> _Opdracht_:
Filter de rijen hieronder en neem alstublieft elke rij over waarin de tekenreeks "solicitar" voorkomt. Het verschil tussen hoofdletters en kleine letters telt mee.

Geëxtraheerde paginatekstgegevens:

------------

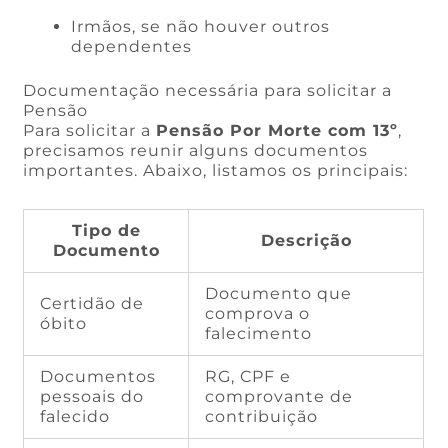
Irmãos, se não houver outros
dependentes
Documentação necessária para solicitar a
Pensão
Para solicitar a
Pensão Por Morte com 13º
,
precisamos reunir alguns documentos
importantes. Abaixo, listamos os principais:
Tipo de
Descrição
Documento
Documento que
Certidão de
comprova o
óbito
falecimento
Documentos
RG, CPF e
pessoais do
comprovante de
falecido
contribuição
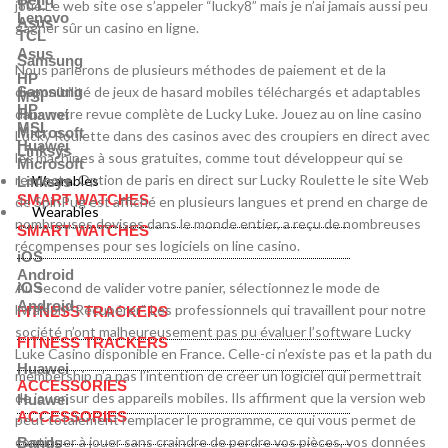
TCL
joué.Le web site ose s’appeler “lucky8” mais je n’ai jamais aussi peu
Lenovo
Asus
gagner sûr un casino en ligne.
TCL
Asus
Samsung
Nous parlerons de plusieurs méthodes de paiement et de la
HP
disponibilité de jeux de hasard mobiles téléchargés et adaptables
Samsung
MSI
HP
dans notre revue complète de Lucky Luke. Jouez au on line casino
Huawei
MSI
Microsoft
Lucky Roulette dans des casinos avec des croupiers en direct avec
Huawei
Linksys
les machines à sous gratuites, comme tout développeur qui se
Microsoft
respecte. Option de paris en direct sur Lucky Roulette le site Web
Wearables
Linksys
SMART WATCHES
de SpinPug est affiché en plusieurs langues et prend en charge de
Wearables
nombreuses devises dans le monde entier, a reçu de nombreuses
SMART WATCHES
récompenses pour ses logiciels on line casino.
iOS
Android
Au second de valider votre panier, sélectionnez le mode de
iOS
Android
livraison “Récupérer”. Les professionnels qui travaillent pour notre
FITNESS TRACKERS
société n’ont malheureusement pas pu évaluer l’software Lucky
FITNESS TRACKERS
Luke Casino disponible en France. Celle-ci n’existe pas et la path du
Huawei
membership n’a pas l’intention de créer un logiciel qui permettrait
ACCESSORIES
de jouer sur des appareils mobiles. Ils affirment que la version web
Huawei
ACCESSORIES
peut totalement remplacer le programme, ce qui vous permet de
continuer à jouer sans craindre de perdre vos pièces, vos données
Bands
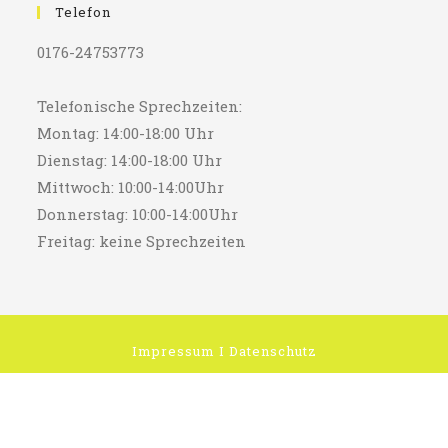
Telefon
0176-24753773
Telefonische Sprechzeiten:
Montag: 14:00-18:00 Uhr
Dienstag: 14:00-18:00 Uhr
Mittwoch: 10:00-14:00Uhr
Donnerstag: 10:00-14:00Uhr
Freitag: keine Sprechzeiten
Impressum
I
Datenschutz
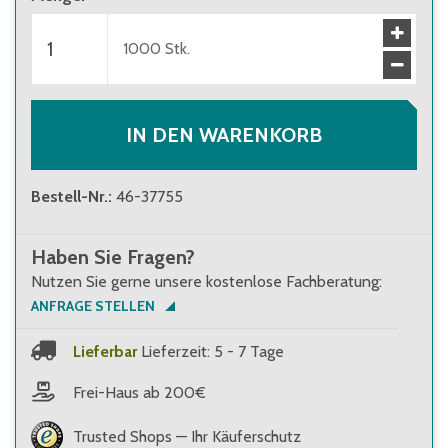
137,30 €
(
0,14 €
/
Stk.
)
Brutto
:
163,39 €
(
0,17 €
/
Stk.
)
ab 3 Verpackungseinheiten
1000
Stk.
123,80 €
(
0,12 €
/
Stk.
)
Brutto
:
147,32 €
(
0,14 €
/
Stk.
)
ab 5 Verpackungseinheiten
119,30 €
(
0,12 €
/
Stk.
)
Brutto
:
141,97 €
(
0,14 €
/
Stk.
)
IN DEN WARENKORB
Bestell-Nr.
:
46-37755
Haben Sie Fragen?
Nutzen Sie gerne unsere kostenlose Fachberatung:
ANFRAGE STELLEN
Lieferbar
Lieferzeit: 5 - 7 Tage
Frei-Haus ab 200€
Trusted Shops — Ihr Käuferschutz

------------

> _Oplossing_:
Documentação necessária para solicitar a
Para solicitar a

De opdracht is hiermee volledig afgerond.